When the Hib vaccine was given at the same time as DTP, the rate of fever or irritability,
or both, was no higher than when DTP was given alone 2]. In this study, the percentage of local and systemic reactions following 3-dose primary
vaccination series was within the range reported for DTP-HB-based combination vaccine
and licensed-equivalent vaccine 9], 21], 23]–25]. Addition of each vaccine component to the DTP-HB-Hib combination kept safety profile
of the investigational DTP-HB-Hib combination vaccine appeared to be similar to that
of the DTP-HB-based combination vaccine and licensed-equivalent vaccines.

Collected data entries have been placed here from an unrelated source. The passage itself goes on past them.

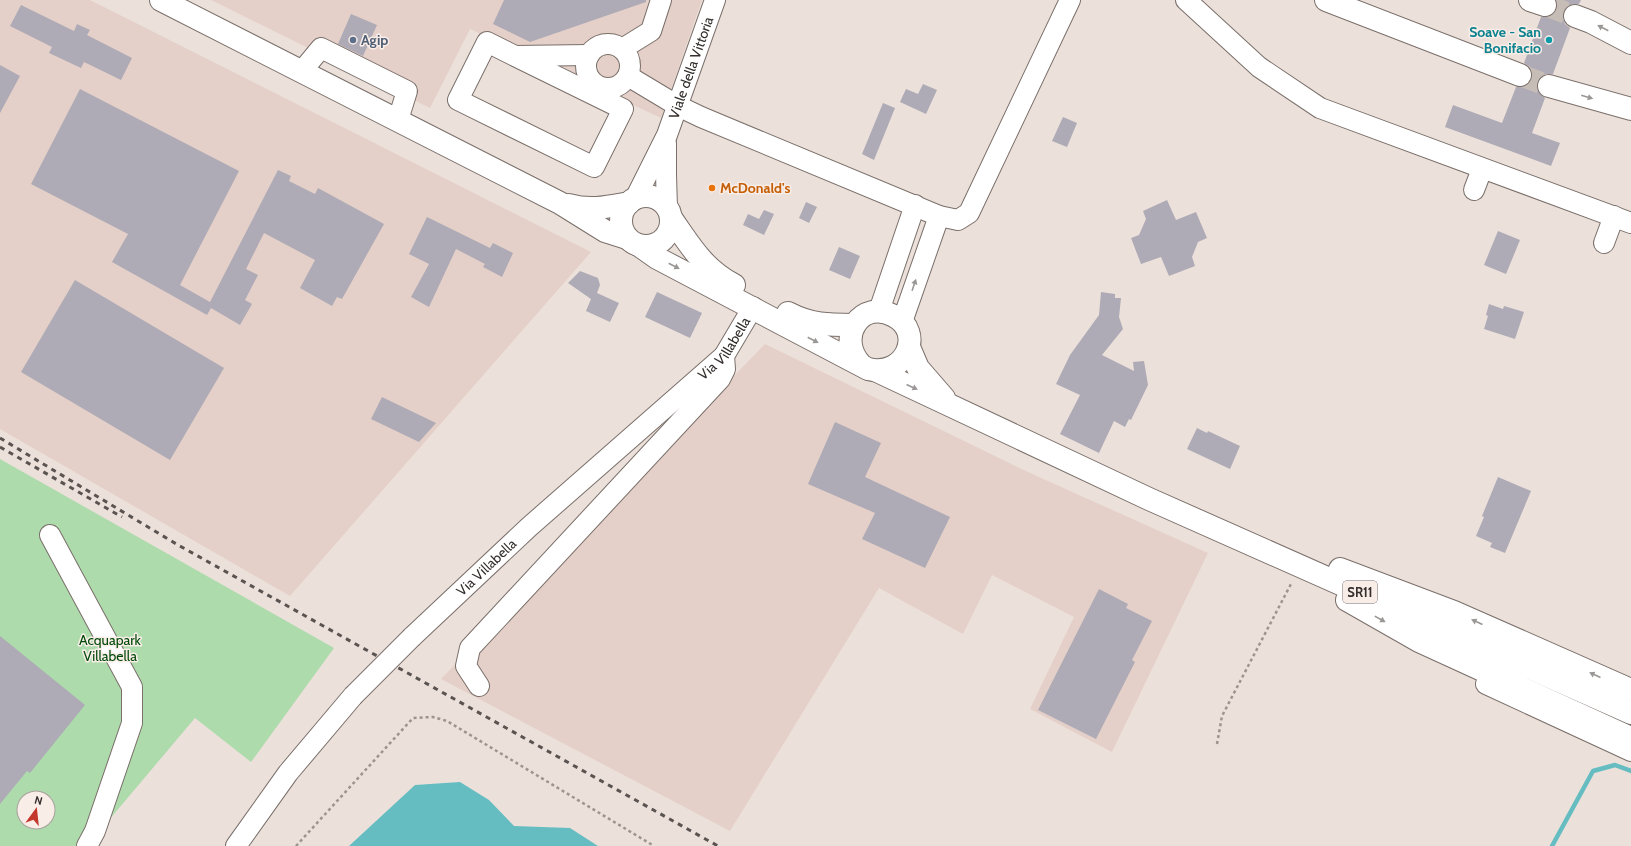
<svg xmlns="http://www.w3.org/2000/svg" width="1631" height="846" viewBox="0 0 1631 846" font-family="Cabin,sans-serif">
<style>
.built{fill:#e4d0c8}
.green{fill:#addbac;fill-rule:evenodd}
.water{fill:#65bdc2}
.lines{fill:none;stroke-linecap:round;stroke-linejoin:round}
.stream{stroke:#65bdc2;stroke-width:4.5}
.building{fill:#aeabb6}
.highway-tunnel{stroke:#c7bdb7;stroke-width:22;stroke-dasharray:22 11;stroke-linecap:butt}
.minor-casing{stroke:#7a6f6a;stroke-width:22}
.major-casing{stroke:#7a6f6a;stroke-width:24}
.highway-casing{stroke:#7a6f6a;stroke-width:24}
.path{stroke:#9d9490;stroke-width:2.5;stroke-dasharray:3 3;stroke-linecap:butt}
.minor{stroke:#fff;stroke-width:20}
.major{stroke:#fff;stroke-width:22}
.highway{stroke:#fff;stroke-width:22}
.rail{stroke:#5a5350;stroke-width:3;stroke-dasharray:5 5;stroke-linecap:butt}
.minor-bridge-casing{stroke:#7a6f6a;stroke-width:22;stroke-linecap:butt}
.minor-bridge{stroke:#fff;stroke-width:20}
.oneway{fill:#9a9796}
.service-dot{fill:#5c6f8a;stroke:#f9ede8;stroke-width:1.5}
.culture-dot{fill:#0f9aa8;stroke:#f9ede8;stroke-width:1.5}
.food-dot{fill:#e8710a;stroke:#f9ede8;stroke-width:1.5}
.labels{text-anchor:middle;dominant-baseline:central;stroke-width:3;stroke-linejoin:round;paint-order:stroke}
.shield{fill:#f9ede8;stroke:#6f6865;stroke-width:1}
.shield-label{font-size:13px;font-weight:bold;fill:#342f2d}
.culture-label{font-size:14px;font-weight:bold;fill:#0d838f;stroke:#f9ede8;text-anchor:end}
.service-label{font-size:14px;font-weight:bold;fill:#4e5e75;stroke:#f9ede8;text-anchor:start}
.street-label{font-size:14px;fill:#342f2d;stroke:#f9ede8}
.food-label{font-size:14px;font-weight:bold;fill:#c56008;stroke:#f9ede8;text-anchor:start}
.park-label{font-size:14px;fill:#004908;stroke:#f9ede8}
</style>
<rect width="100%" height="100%" fill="#ece0da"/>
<!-- built -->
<g class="built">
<path d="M0,0h90l501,252 -301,344 -290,-167z"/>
<path d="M211,0h491l-41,118 -191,-89 -40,79z"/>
<path d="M765,344l263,128 180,81 -96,199 -82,-43 44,-92 -82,-42 -29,59 -84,-46 -149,243 -289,-152z"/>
</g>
<!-- green -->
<path class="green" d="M0,459l334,189 -83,114 -56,-44 -108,128h-87zM24,798h24v24h-24z"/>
<!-- water -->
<path class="water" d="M460,782l29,18 25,26 56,2 28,18h-249l66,-61z"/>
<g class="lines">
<!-- stream -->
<path class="stream" d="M1552,846l41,-75 22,-6 16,6"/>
</g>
<!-- building -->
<g class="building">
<path d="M504,0h142v2l-116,40 -37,-18z"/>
<path d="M1556,0h25l-2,4h-6l-6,2 -4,6v6l2,6 5,4 -17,46h-7l-6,3 -3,6v6l3,5 5,4 -13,35 28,10 -9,23 -106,-39 8,-22 49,18 14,-36h6l6,-2 3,-5 1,-7 -2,-6 -6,-4 17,-46h7l6,-3 3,-5z"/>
<path d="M21,5l53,26 3,-7 13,6 -3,5 45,23 -11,22 -37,-18 -3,6 -32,-15 3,-6 -42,-21z"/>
<path d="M351,14l26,11 -14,31 -25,-12z"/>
<path d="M0,65l20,11 -20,37z"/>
<path d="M923,84l14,6 -11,24 -26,-12 6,-13 12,5z"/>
<path d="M80,89l159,82 -59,114 30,17 68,-132 13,6 -2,5 26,13 3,-6 66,36 -42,75 -5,-2 -5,9 -32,-18 15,-28 -51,-27 -18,36 12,6 -13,25 7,4 -12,21 -29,-17 -4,7 -95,-53 16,-28 -97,-50z"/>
<path d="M883,103l12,5 -21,52 -12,-6z"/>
<path d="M1063,117l14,6 -10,24 -15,-6z"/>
<path d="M1167,200l9,20 20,-8 11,26 -9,4 -6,15 3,9 -26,10 -8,-19 -20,7 -10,-26 8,-3 7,-16 -3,-8z"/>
<path d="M806,202l11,5 -8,16 -10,-5z"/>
<path d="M764,210l10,4 -10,21 -21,-10 5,-11 11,5z"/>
<path d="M427,217l63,31 3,-5 20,10 -11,24 -19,-10 2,-3 -29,-15 -27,58 -18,-10 18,-33 -20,-10z"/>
<path d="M1498,231l22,9 -14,34 -22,-9z"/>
<path d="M839,247l21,9 -10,23 -21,-9z"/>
<path d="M580,271l18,7 2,7 -3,8 22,10 -9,19 -24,-11 5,-12 -23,-16z"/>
<path d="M75,280l149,88 -54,92 -149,-88z"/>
<path d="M657,292l45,21 -12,25 -45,-21z"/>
<path d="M1101,292l14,2v4h6l-2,19 4,12 -21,26 32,16 -1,-9 11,-1 4,24 -17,35 -2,-1 -4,8 -11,-6 -15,32 -39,-19 20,-39 -24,-11 14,-29 29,-40z"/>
<path d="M1489,304l14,5 1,-3 20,6 -9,27 -31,-10 4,-13 -2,-1z"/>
<path d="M382,397l54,26 -17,19 -48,-23z"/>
<path d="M835,422l46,21 -16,34 85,40 -25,51 -63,-29 13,-26 -67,-29z"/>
<path d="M1197,428l10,5 1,-2 32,15 -10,23 -43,-20z"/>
<path d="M1498,477l33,14 -26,62 -15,-6 2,-4 -16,-7 8,-19 -2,-1z"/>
<path d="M1099,589l29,15 -2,4 26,13 -20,39 3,2 -39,77 -58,-29z"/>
<path d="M0,636l85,69 -55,68 -3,-2 -27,33z"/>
</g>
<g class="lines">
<!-- highway-tunnel -->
<g class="highway-tunnel">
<path d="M1545,5l30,11"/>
<path d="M1520,75l29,11"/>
</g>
<defs>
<g id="minor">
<path d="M1186,0l73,67 61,41 311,115"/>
<circle cx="608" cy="66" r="22"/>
<path d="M622,49l29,-18 10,-31"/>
<path d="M515,56l108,53 -29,58 -136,-67 29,-58 28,14 74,-1"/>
<path d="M302,71l19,-23 86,43 -9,29"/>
<path d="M628,76l50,30 23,11 238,99 19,4 11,-7 101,-213"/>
<path d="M666,143v31l1,35"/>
<path d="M1474,190l8,-21"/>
<path id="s1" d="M635,199l32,-64 48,-135"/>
<path d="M1604,243l10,-27"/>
<path d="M879,311l36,-106"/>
<path d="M902,322l37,-106"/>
<path d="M50,535l82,152v36l-37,108 -8,15"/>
<path id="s2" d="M412,637l117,-110 195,-171 29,-49"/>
<path d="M1490,673l-4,11 145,67"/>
<path d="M479,686l-13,-20 4,-18 250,-269 5,-10 -1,-13"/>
<path d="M236,846l52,-73 65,-77"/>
</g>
<g id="major">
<path d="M161,0l399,203 45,28 22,7"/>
<circle cx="646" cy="221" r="25"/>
<path d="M569,205c21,6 38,2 60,-2"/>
<path d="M671,218c19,27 32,51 63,67"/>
<path d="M640,246l17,12 211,111c38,9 57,-37 26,-53 -32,-18 -59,21 -33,49"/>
<path d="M788,313c23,12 40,12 66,12"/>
<path d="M909,347l9,21 26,30"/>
<path d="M877,371l272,128 482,214"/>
<path d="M1340,569l114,43 177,78"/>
<path d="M1347,600l72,41 212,97"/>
</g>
<g id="highway">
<path d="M1326,0l194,75"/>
<path d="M1530,0l15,5"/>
<path d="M1575,16l16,6 40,21"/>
<path d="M1549,86l82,23"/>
</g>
</defs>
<!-- minor casing -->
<use href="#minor" class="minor-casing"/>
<!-- major casing -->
<use href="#major" class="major-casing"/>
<!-- highway casing -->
<use href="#highway" class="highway-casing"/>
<!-- path -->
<g class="path">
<path d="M1217,744l5,-28 70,-134"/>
<path d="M296,846l117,-128 20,-1 14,4 207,125"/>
</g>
<!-- minor -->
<use href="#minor" class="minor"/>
<!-- major -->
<use href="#major" class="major"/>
<!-- highway -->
<use href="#highway" class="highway"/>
<!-- rail -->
<g class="rail">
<path d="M0,438l178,107 540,301"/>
<path d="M0,447l122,70"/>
</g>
<defs>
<path id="minor-bridge" d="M353,696l59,-59"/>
</defs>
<!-- minor-bridge casing -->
<use href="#minor-bridge" class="minor-bridge-casing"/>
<!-- minor-bridge -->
<use href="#minor-bridge" class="minor-bridge"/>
</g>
<!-- one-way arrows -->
<defs><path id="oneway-solid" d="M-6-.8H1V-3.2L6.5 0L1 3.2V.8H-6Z"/></defs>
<g class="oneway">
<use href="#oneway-solid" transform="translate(1603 28) rotate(-153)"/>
<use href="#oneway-solid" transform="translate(1587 97) rotate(16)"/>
<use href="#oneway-solid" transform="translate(674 266) rotate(27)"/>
<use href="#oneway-solid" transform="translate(914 285) rotate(-71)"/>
<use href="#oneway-solid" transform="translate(813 340) rotate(28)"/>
<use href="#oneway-solid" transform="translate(912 387) rotate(24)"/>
<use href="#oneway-solid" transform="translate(1380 619) rotate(29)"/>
<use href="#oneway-solid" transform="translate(1477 622) rotate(-156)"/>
<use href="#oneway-solid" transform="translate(1595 675) rotate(-156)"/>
</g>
<!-- markers -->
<circle class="service-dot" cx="353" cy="40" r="4"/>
<circle class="culture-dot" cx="1549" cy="40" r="4"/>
<circle class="food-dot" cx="712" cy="188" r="4"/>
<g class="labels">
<!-- shield labels -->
<rect class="shield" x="1343" y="581" width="34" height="22" rx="3"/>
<g class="shield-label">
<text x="1360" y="592">SR11</text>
</g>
<!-- culture labels -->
<g class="culture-label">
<text x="1541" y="32">Soave - San<tspan x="1541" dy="16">Bonifacio</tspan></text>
</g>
<!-- service labels -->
<g class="service-label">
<text x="361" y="40">Agip</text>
</g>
<!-- street labels -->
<g class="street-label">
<text stroke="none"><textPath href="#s1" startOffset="143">Viale della Vittoria</textPath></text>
<text stroke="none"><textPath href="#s2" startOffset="426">Via Villabella</textPath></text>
<text stroke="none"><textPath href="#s2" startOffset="102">Via Villabella</textPath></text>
</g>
<!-- food labels -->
<g class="food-label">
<text x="720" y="188">McDonald's</text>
</g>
<!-- park labels -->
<g class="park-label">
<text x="110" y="640">Acquapark<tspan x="110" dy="16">Villabella</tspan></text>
</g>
</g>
<!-- north arrow -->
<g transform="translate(36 810) rotate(15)"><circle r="19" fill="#f9ede8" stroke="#aaa19d"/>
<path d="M0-3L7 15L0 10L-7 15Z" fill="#c4372c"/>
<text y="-6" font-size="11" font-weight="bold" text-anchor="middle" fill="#342f2d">N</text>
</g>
</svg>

Lot-to-lot consistency for the investigational DTP-HB-Hib combination vaccine was
demonstrated for all vaccine antigens. The upper limit of the 95 % CI for the difference
between the vaccine groups in seroprotection or vaccine response rates was less than
the predefined limit of 10 % for all antigens. Based on this finding, data for the
three vaccine lots used in this study were pooled for comparison against each lot.
This result provided empirical evidence of consistency between lot productions, which
had also been verified through quality control protocols.

In Bhutan, five cases of encephalopathy and/or meningoencephalitis were reported after
introduction of pentavalent vaccination in 2009. In 2012–2013, India introduced the
similar vaccine resulted in 83 AEFI cases. As many as 43 serious AEFI cases including
27 fatal outcomes were also reported in Vietnam after introduction of pentavalent
vaccine from Crucell in 2010–2013. All of these serious AEFI cases in each country
were reviewed with independent national and international experts 11].

The safety profile of DTP-HB-Hib vaccine could be explored further in next phase.
Some serious AEFIs which had not occurred in phase three study would occurred in phase
four study. Hence, more accurate safety profile could be obtained for implementation
of combination vaccines in the future.